The Officer listened to the Applicant’s response, and then reiterated their concerns given that the Applicant had provided “three very different years.”
The Officer repeated these years to the Applicant, prompting the Applicant to confirm: “It was 2006 Ethiopian.”
The Applicant again raised the issue of trauma at the conclusion of the interview, stating that he experiences “huge trauma”
and “sleepless nights.”
The Officer asked the Applicant: “What trauma?...What people, what place? What are we discussing?”
[27] This questioning, in my view, demonstrates that the Officer considered the Applicant’s trauma and reasonably determined that it was insufficient to cure the Applicant’s credibility issues. It was fully within the ambit of the Officer to draw this conclusion, as “matters of credibility are at the very heart of”
refugee decision makers’ responsibilities (Rahal v Canada (Citizenship and Immigration), 2012 FC 319 at para 60).
[28] The Applicant submits that the Officer failed to account for his level of education, which was evident in his inability “to recall even the most fundamental details of his high school education.”

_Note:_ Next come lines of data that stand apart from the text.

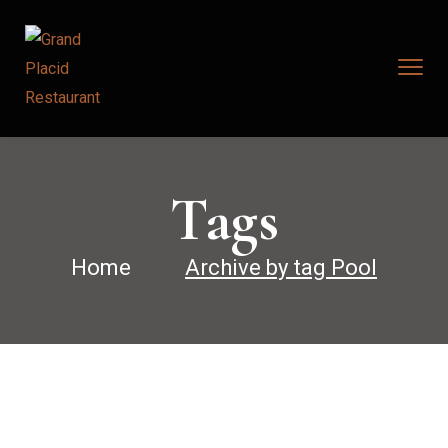
Tags
Home
Archive by tag Pool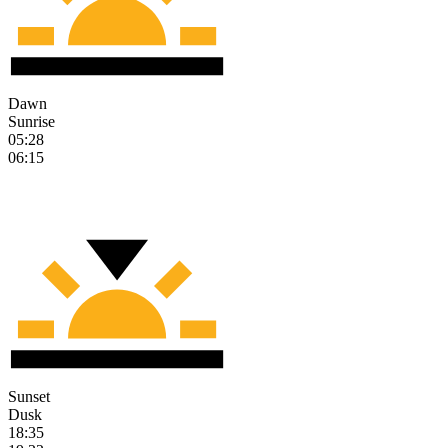
Dawn
Sunrise
05:28
06:15
Sunset
Dusk
18:35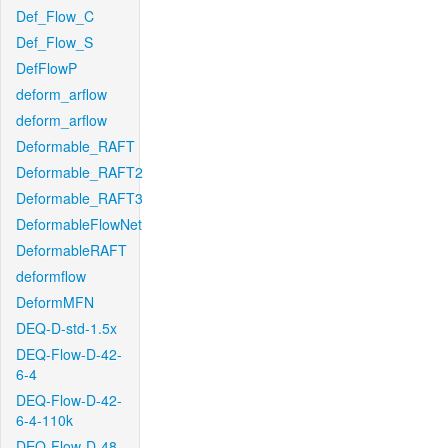
Def_Flow_C
Def_Flow_S
DefFlowP
deform_arflow
deform_arflow
Deformable_RAFT
Deformable_RAFT2
Deformable_RAFT3
DeformableFlowNet
DeformableRAFT
deformflow
DeformMFN
DEQ-D-std-1.5x
DEQ-Flow-D-42-
6-4
DEQ-Flow-D-42-
6-4-110k
DEQ-Flow-D-48-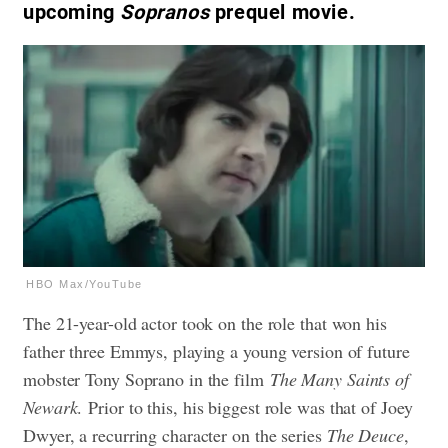
upcoming
Sopranos
prequel movie.
HBO Max/YouTube
The 21-year-old actor took on the role that won his
father three Emmys, playing a young version of future
mobster Tony Soprano in the film
The Many Saints of
Newark
. Prior to this, his biggest role was that of Joey
Dwyer, a recurring character on the series
The Deuce
,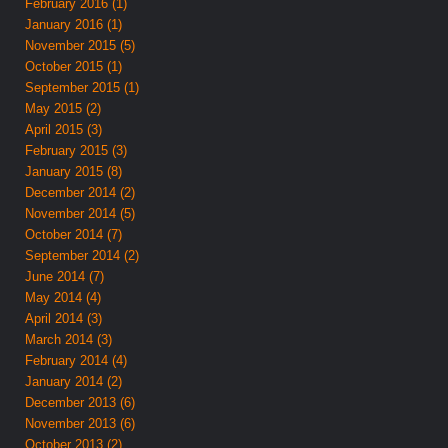
February 2016 (1)
January 2016 (1)
November 2015 (5)
October 2015 (1)
September 2015 (1)
May 2015 (2)
April 2015 (3)
February 2015 (3)
January 2015 (8)
December 2014 (2)
November 2014 (5)
October 2014 (7)
September 2014 (2)
June 2014 (7)
May 2014 (4)
April 2014 (3)
March 2014 (3)
February 2014 (4)
January 2014 (2)
December 2013 (6)
November 2013 (6)
October 2013 (2)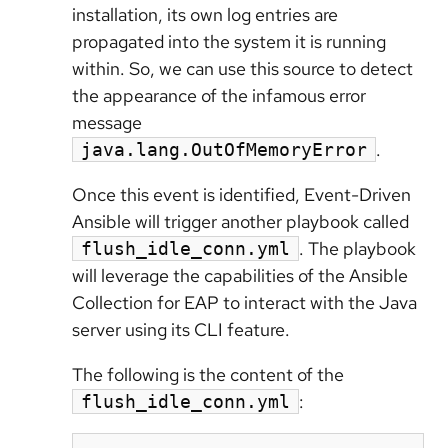
installation, its own log entries are
propagated into the system it is running
within. So, we can use this source to detect
the appearance of the infamous error
message
.
java.lang.OutOfMemoryError
Once this event is identified, Event-Driven
Ansible will trigger another playbook called
. The playbook
flush_idle_conn.yml
will leverage the capabilities of the Ansible
Collection for EAP to interact with the Java
server using its CLI feature.
The following is the content of the
:
flush_idle_conn.yml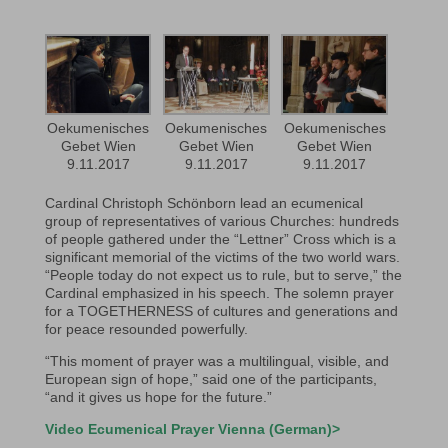
Oekumenisches
Oekumenisches
Oekumenisches
Gebet Wien
Gebet Wien
Gebet Wien
9.11.2017
9.11.2017
9.11.2017
Cardinal Christoph Schönborn lead an ecumenical
group of representatives of various Churches: hundreds
of people gathered under the “Lettner” Cross which is a
significant memorial of the victims of the two world wars.
“People today do not expect us to rule, but to serve,” the
Cardinal emphasized in his speech. The solemn prayer
for a TOGETHERNESS of cultures and generations and
for peace resounded powerfully.
“This moment of prayer was a multilingual, visible, and
European sign of hope,” said one of the participants,
“and it gives us hope for the future.”
Video Ecumenical Prayer Vienna (German)>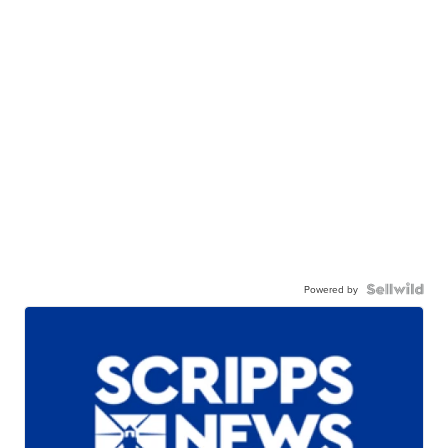
Powered by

However, the Applicant did not explain how his educational background would affect his ability to recall dates about his own life. Furthermore, the Officer compared the Applicant’s testimony to evidence the Applicant himself provided in his application forms. The Officer cannot be faulted for such an analysis, as “inconsistency”
is one of the “cornerstones of adverse credibility findings that often lead to the rejection of refugee claims”
(Clermont v Canada (Citizenship and Immigration), 2019 FC 112 at para 30).
[29] In my view, the Applicant is seeking to have the Court reweigh the evidence before the Officer. This is not the Court’s role on reasonableness review (Vavilov at para 125).
V. Conclusion
[30] For these reasons, this application for judicial review is dismissed. The Officer’s decision is reasonable in light of the evidentiary record (Vavilov at para 126). The Applicant has not demonstrated a breach of his procedural rights. No questions for certification were raised, and I agree that none arise.